Durant toute cette période sur la terre algérienne, on ne
sait toujours pas si il s'agit d'un rêve, d'une après-vie ou d'une réalité. La
réalité pourrait nous éveiller de part des souvenirs extrêmement violents et la
cruauté de cette guerre.
Il ne faut manquer aucun mot, aucune phrase, aucune page de
ce roman, aucune pensée intime de chacun des personnages, le cheminement est
important, le nôtre : celui du lecteur car il nous mènera à réaliser le
mystère des disparitions dans les dernières pages seulement. Le lecteur est
suspendu aux mots et aux visions de l'Auteure, à ses plus intimes
remarques et pensées.
Le lecteur doit dépasser ce stade de l'esprit naviguant
entre deux mondes étonnants.
« Il est étrange de songer que, jusqu’à ce jour, je ne puis
passer une nuit sans grands effrois du feu ; et cette nuit même, je ne pus
fermer l’œil avant deux heures du matin, ma pensée étant obsédée par le feu »
citation de Samuel PEPYS.
.. Page 143 .. Je dois dépasser ce stade. Je dois aller
au-delà. Il faut que je comprenne ce qui se passe. Où je suis. Pourquoi
j'habite ces visions. Page 145.. D'un ample mouvement. Maï désignait l'espace
qui leur tenait lieu de cocon. Pas un seul emplacement de vide.
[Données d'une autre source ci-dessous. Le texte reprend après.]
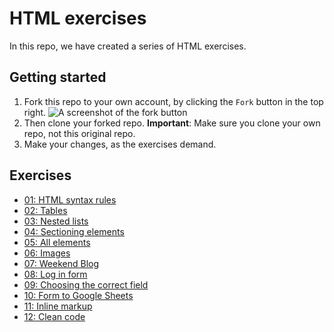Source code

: # HTML exercises

In this repo, we have created a series of HTML exercises.

## Getting started

1. Fork this repo to your own account, by clicking the `Fork` button in the top right. ![A screenshot of the fork button](fork-button.png)
1. Then clone your forked repo. **Important**: Make sure you clone your own repo, not this original repo.
1. Make your changes, as the exercises demand.

## Exercises

- [01: HTML syntax rules](01-rules/index.md)
- [02: Tables](02-tables/index.md)
- [03: Nested lists](03-nested-lists/index.md)
- [04: Sectioning elements](04-sectioning-elements/index.md)
- [05: All elements](05-all-elements/index.md)
- [06: Images](06-images/index.md)
- [07: Weekend Blog](07-weekend-blog/index.md)
- [08: Log in form](08-log-in-form/index.md)
- [09: Choosing the correct field](09-correct-fields/index.md)
- [10: Form to Google Sheets](10-form-to-sheets/index.md)
- [11: Inline markup](11-inline-markup/index.md)
- [12: Clean code](12-clean-code/index.md)


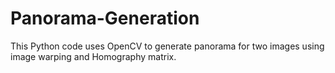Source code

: # Panorama-Generation
This Python code uses OpenCV to generate panorama for two images using image warping and Homography matrix.
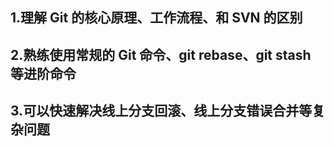 ## 1.理解 Git 的核心原理、工作流程、和 SVN 的区别

## 2.熟练使用常规的 Git 命令、git rebase、git stash 等进阶命令

## 3.可以快速解决线上分支回滚、线上分支错误合并等复杂问题
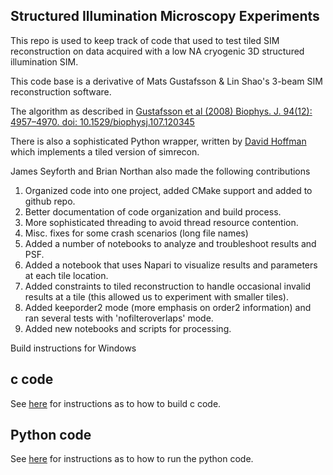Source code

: ## Structured Illumination Microscopy Experiments

This repo is used to keep track of code that used to test tiled SIM reconstruction on data acquired with a low NA cryogenic 3D structured illumination SIM. 

This code base is a derivative of Mats Gustafsson & Lin Shao's 3-beam SIM reconstruction software. 

The algorithm as described in [Gustafsson et al (2008) Biophys. J. 94(12): 4957–4970. doi: 10.1529/biophysj.107.120345](https://pmc.ncbi.nlm.nih.gov/articles/PMC2397368/)

There is also a sophisticated Python wrapper, written by [David Hoffman](https://github.com/david-hoffman) which implements a tiled version of simrecon.

James Seyforth and Brian Northan also made the following contributions

1.  Organized code into one project, added CMake support and added to github repo. 
2.  Better documentation of code organization and build process.
3.  More sophisticated threading to avoid thread resource contention. 
4.  Misc. fixes for some crash scenarios (long file names)
5.  Added a number of notebooks to analyze and troubleshoot results and PSF. 
6.  Added a notebook that uses Napari to visualize results and parameters at each tile location. 
7.  Added constraints to tiled reconstruction to handle occasional invalid results at a tile (this allowed us to experiment with smaller tiles).
8.  Added keeporder2 mode (more emphasis on order2 information) and ran several tests with 'nofilteroverlaps' mode. 
9.  Added new notebooks and scripts for processing. 

Build instructions for Windows

## c code

See [here](docs/build_process.md) for instructions as to how to build c code. 

## Python code

See [here](docs/running_the_code.md) for instructions as to how to run the python code. 

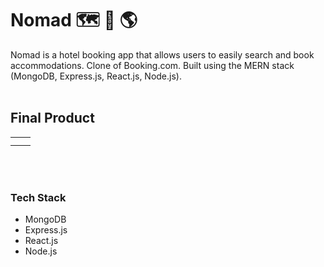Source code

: # Nomad 🗺 🏨 🌎

Nomad is a hotel booking app that allows users to easily search and book accommodations. Clone of Booking.com. Built using the MERN stack (MongoDB, Express.js, React.js, Node.js).
<br></br>

## Final Product
<table>
  <tr>
    <td><img src=""></td>
    <td><img src=""></td>
  </tr>
   <tr>
    <td><img src=""></td>
    <td><img src=""></td>
  </tr>
</table>
<br></br>

### Tech Stack

- MongoDB
- Express.js
- React.js
- Node.js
Tout était
grignoté par des sons variés et particuliers, des chants, des crissements. La
vie suintait de chaque frôlement de l'air comme une peau gémirait, abandonnée à
la tendresse...
Nous sommes dans ce roman aux frontières du plausible et de
l'imaginaire mais toujours imprégnés d'une grande tendresse.
Dans ce beau roman, moi lectrice je le répète : surtout
ne pas sauter un mot, une phrase, ils ont tous une importance capitale,
chaque personnage y est, en avançant dans la lecture, éloigné de
tout sens logique définitivement ou provisoirement, entremêlé,
ensablé, vivant ou mort ou entre deux mondes accessibles seulement par les
pensées profondes réelles ou abstraites de chacun...L'Auteure nous mène
ailleurs, dans la profondeur des sentiments de chacun des personnages où
ils sont analysés avec intensité, violence et tendresse.
Ce roman est un roman d'Amour avec un grand A.
- Mais où sommes-nous ? écrit l'Auteure dans ce beau
livre, mais où sommes-nous rendus ? ajouterais-je en réalisant, si ce
n'est déjà fait, qu'une terre, dans une période dont on doit
transmettre aujourd'hui encore l'absurdité, peut à ce point bouleverser et
déstabiliser un être humain et cela jusqu'à la fin de ses jours.
Ah, les chemins de vie pour beaucoup d'entre
nous, sont jalonnés de pierres trop chaudes sur lesquelles nos pieds
ont grand peine à se poser bien qu'ils cherchent à prendre racine quelque part
dans des ailleurs qu'ardemment nous souhaitons.
Merci Maïa ALONSO pour ce travail fabuleux de résonance intérieure, un délice à lire avec une petite larme à l'œil parfois. Merci pour cette histoire extraordinaire et pour tout ce ressenti sur lequel tu mets des mots si troublants.